Undeterred, Webb attacked his UAB Pro Day, and further cemented his status as one of the premier athletes in the entire draft. His 42.5" vertical jump, 11'5" broad jump, 3.91 second 20-yard shuttle, and 21 bench reps all would have ranked first among combine receivers. His 4.43 40 time would have put him fifth among receivers and first among quarterbacks. What makes these numbers even more remarkable is that Webb carried a larger frame, wingspan, and hand size than all Combine receivers. While he clearly lacked polish as a receiving prospect, his raw size-speed measurables compared favorably to the likes of Vincent Jackson, Marques Colston, Brandon Marshall, and even rivaled Calvin "Megatron" Johnson.

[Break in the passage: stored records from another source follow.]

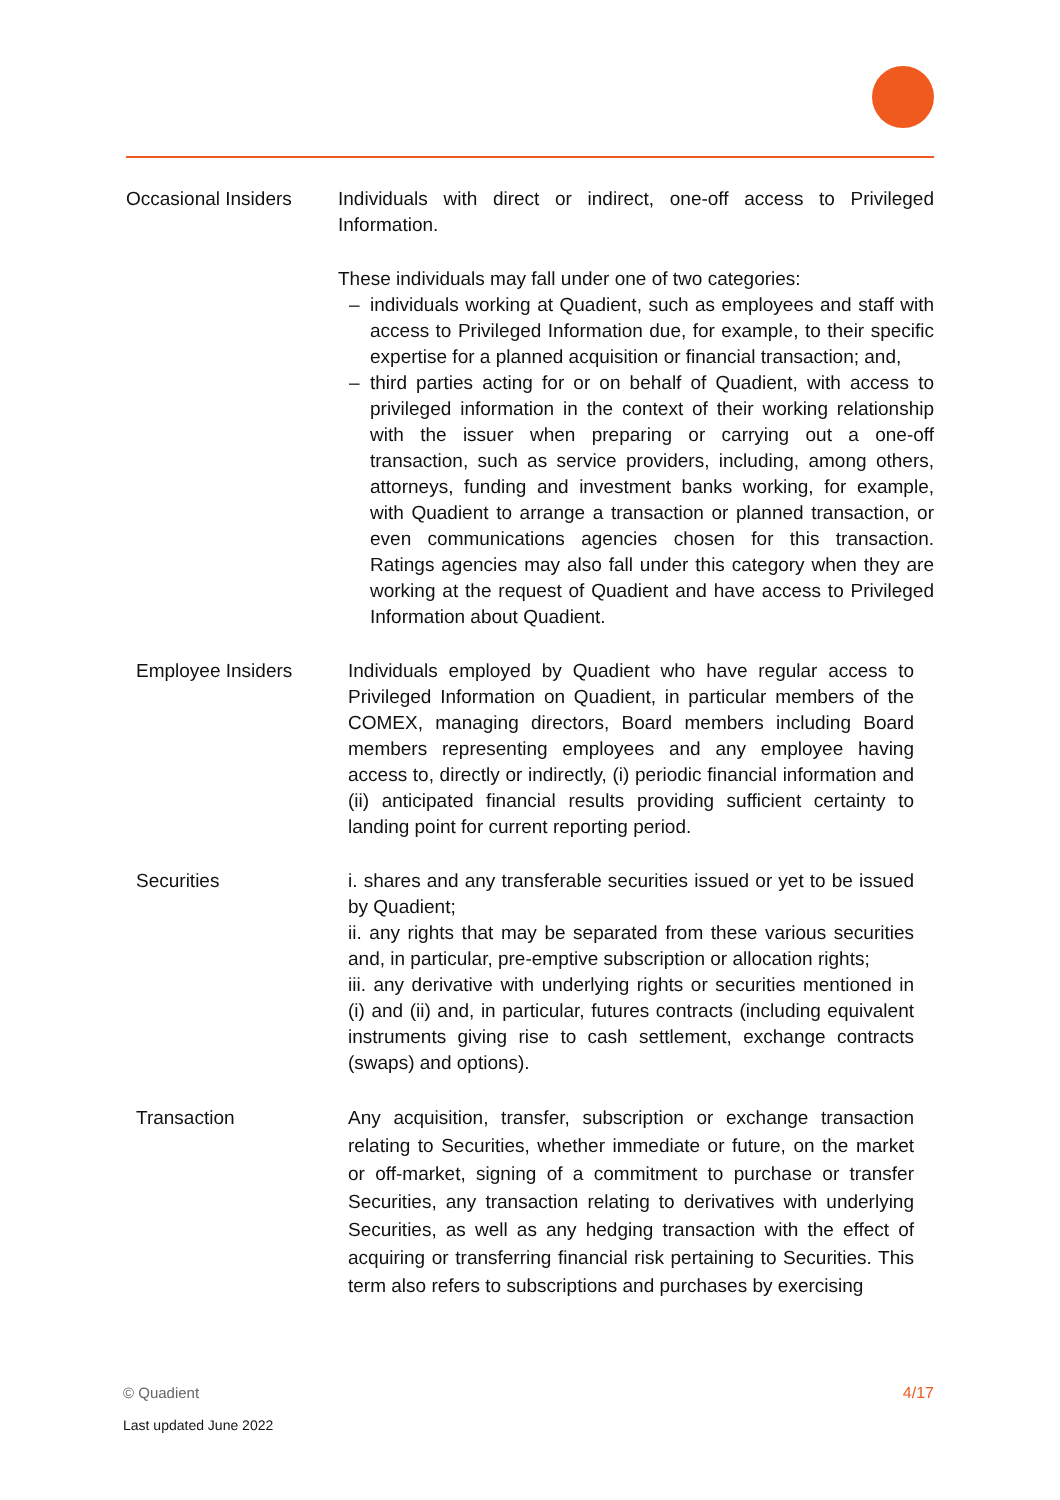Occasional Insiders
Individuals with direct or indirect, one-off access to Privileged Information.
These individuals may fall under one of two categories:
individuals working at Quadient, such as employees and staff with access to Privileged Information due, for example, to their specific expertise for a planned acquisition or financial transaction; and,
third parties acting for or on behalf of Quadient, with access to privileged information in the context of their working relationship with the issuer when preparing or carrying out a one-off transaction, such as service providers, including, among others, attorneys, funding and investment banks working, for example, with Quadient to arrange a transaction or planned transaction, or even communications agencies chosen for this transaction. Ratings agencies may also fall under this category when they are working at the request of Quadient and have access to Privileged Information about Quadient.
Employee Insiders Individuals employed by Quadient who have regular access to Privileged Information on Quadient, in particular members of the COMEX, managing directors, Board members including Board members representing employees and any employee having access to, directly or indirectly, (i) periodic financial information and (ii) anticipated financial results providing sufficient certainty to landing point for current reporting period.
Securities i. shares and any transferable securities issued or yet to be issued by Quadient;
ii. any rights that may be separated from these various securities and, in particular, pre-emptive subscription or allocation rights;
iii. any derivative with underlying rights or securities mentioned in (i) and (ii) and, in particular, futures contracts (including equivalent instruments giving rise to cash settlement, exchange contracts (swaps) and options).
Transaction Any acquisition, transfer, subscription or exchange transaction relating to Securities, whether immediate or future, on the market or off-market, signing of a commitment to purchase or transfer Securities, any transaction relating to derivatives with underlying Securities, as well as any hedging transaction with the effect of acquiring or transferring financial risk pertaining to Securities. This term also refers to subscriptions and purchases by exercising
© Quadient
Last updated June 2022
4/17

His ridiculous broad jump score, which is a measure of explosion, was nearly a foot longer than Adrian Peterson's. Had he been invited to the Combine, he surely would have garnered similar hype to Maryland's Offensive Tackle and workout warrior Bruce Campbell.

Trying to project the uniquely talented Webb's future in the league is impossible at this point. The consensus seems to be that, if used creatively, he could be a lethal Wildcat weapon, but not an every down signal caller. In the coming months you'll see names like Kordell Stewart, Josh Cribbs, Brad Smith, and Tim Tebow. For now, Vikings fans can only dream about a future backfield featuring Webb, Adrian Peterson, and Percy Harvin causing nightmares for defensive coordinators. Most likely, that dream will never come to fruition. I'm not buying Sid Hartman's "Quarterback of the Future" speculation. Webb simply lacks the quarterback-specific traits needed to succeed at the next level. But he is another tool for Darrell Bevell to utilize, and for a 6th round draft pick, this is shaping up to be something special. There is no doubt that Webb is a lottery athlete, and for the first time in years, preseason games will be worth watching well into the second half. Whether he can make a meaningful contribution in the regular season will be widely debated, but keep in mind that on any given Sunday, the #199 pick could make a difference. Just ask Tom Brady.